Where in the data below does the word "down" appear? Copy each line that holds it.

- Provided material -
⟨
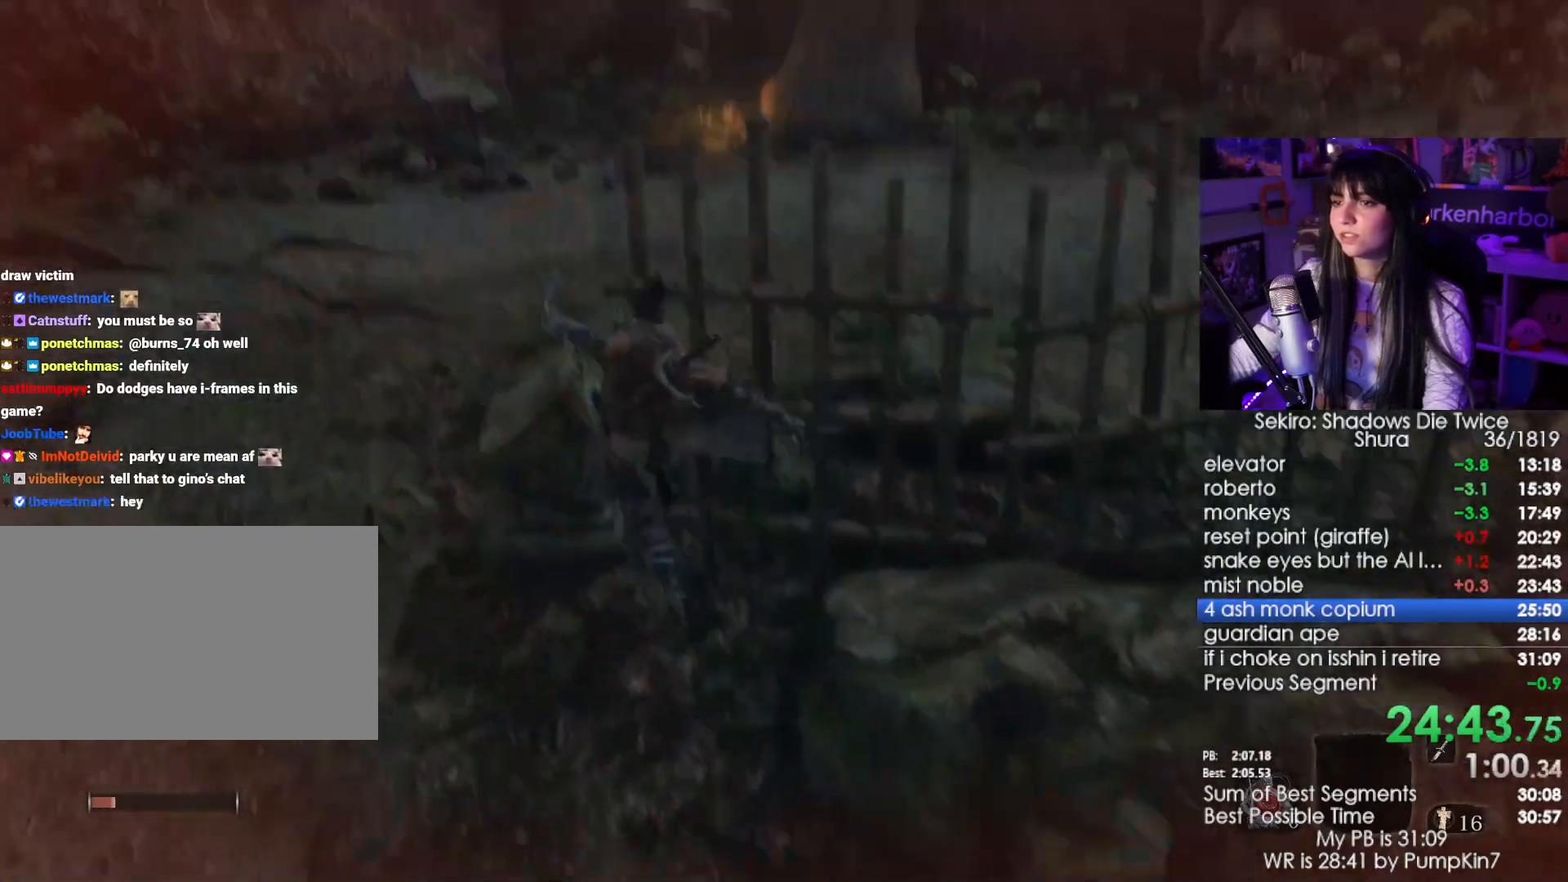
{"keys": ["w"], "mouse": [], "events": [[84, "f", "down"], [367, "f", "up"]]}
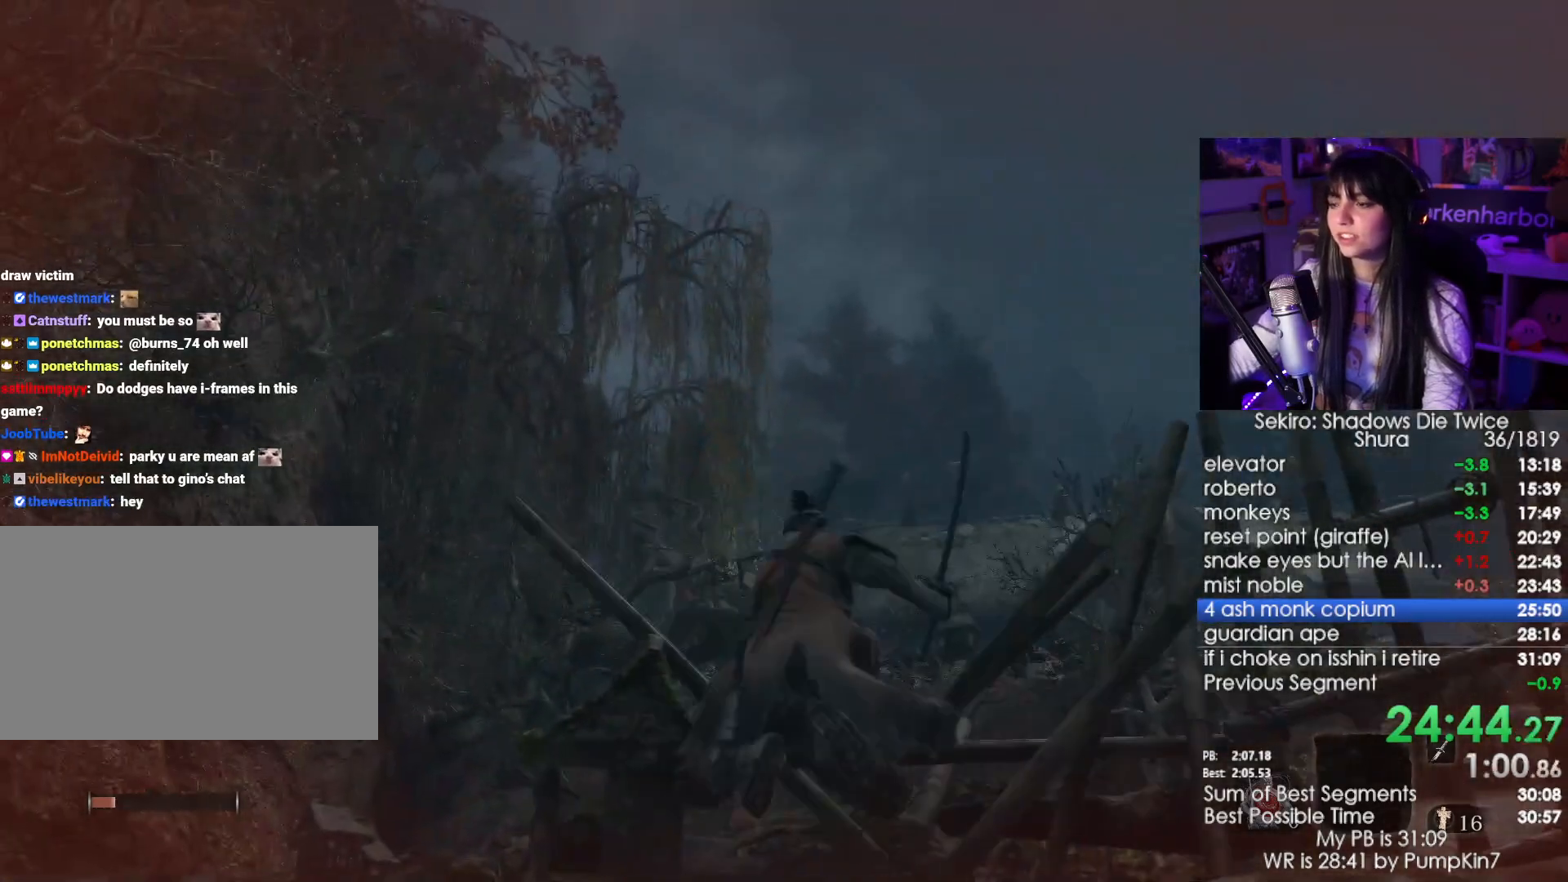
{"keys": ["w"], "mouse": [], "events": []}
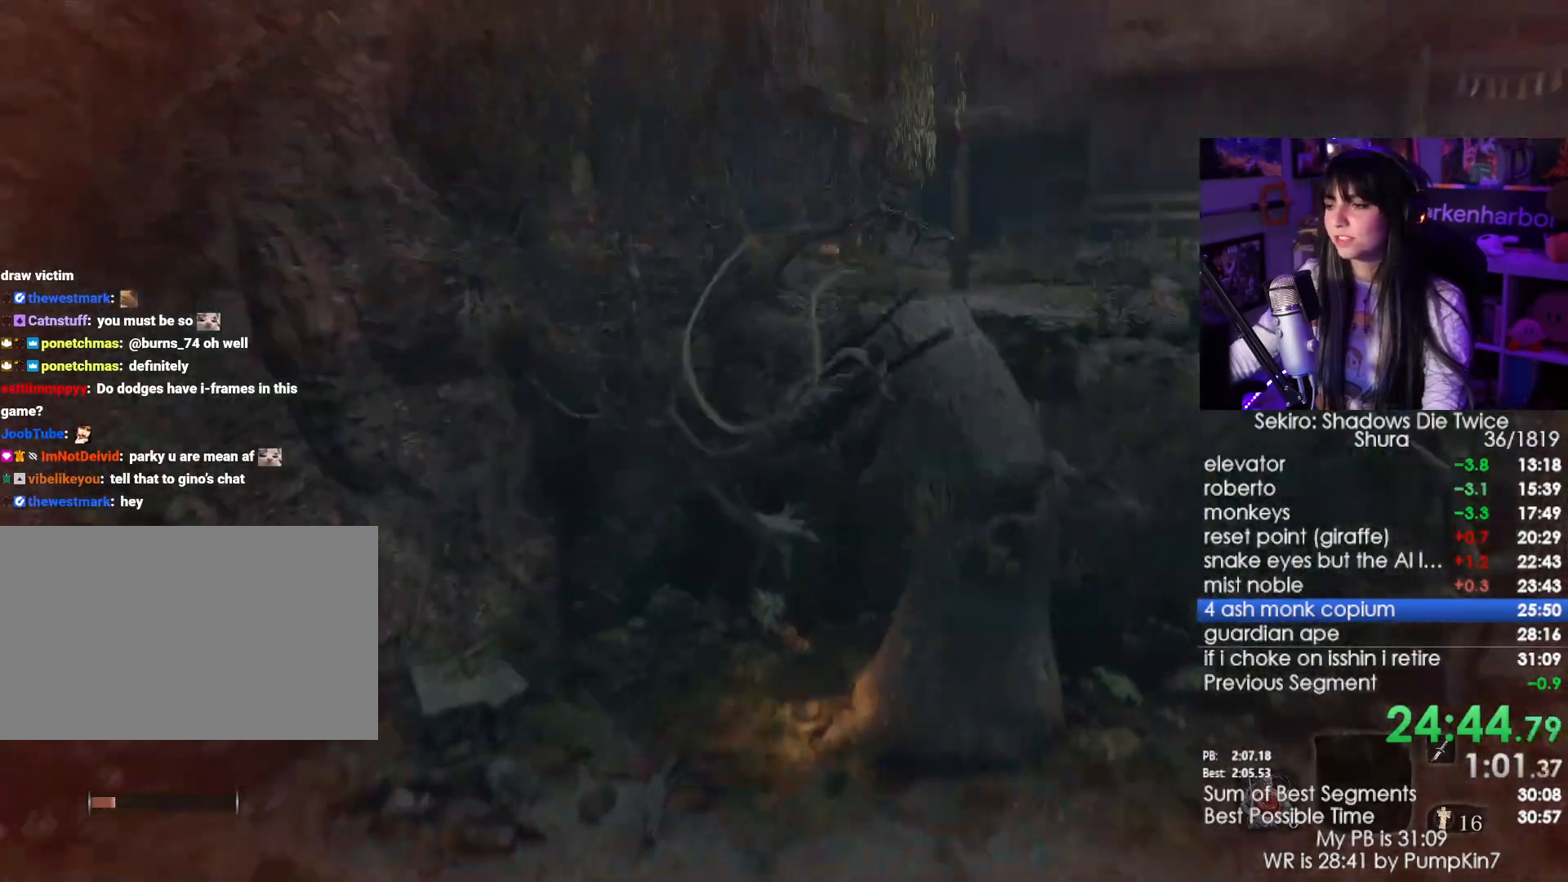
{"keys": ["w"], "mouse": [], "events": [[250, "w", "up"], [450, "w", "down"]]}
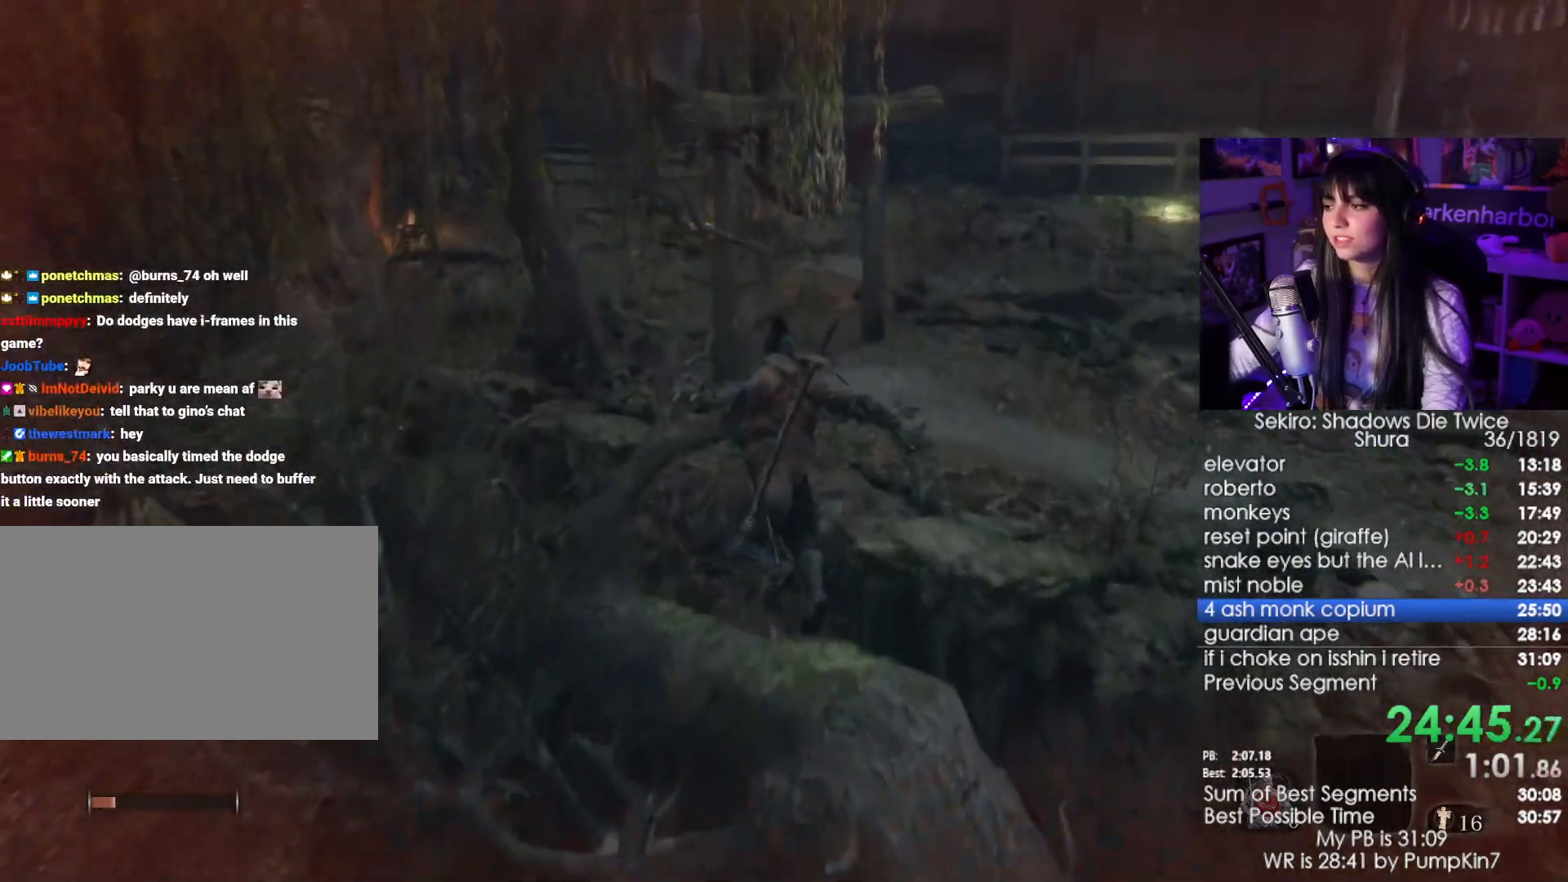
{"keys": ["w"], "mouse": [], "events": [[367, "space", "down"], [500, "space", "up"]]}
⟩
- Your solution -
{"keys": ["w"], "mouse": [], "events": [[84, "f", "down"], [367, "f", "up"]]}
{"keys": ["w"], "mouse": [], "events": [[250, "w", "up"], [450, "w", "down"]]}
{"keys": ["w"], "mouse": [], "events": [[367, "space", "down"], [500, "space", "up"]]}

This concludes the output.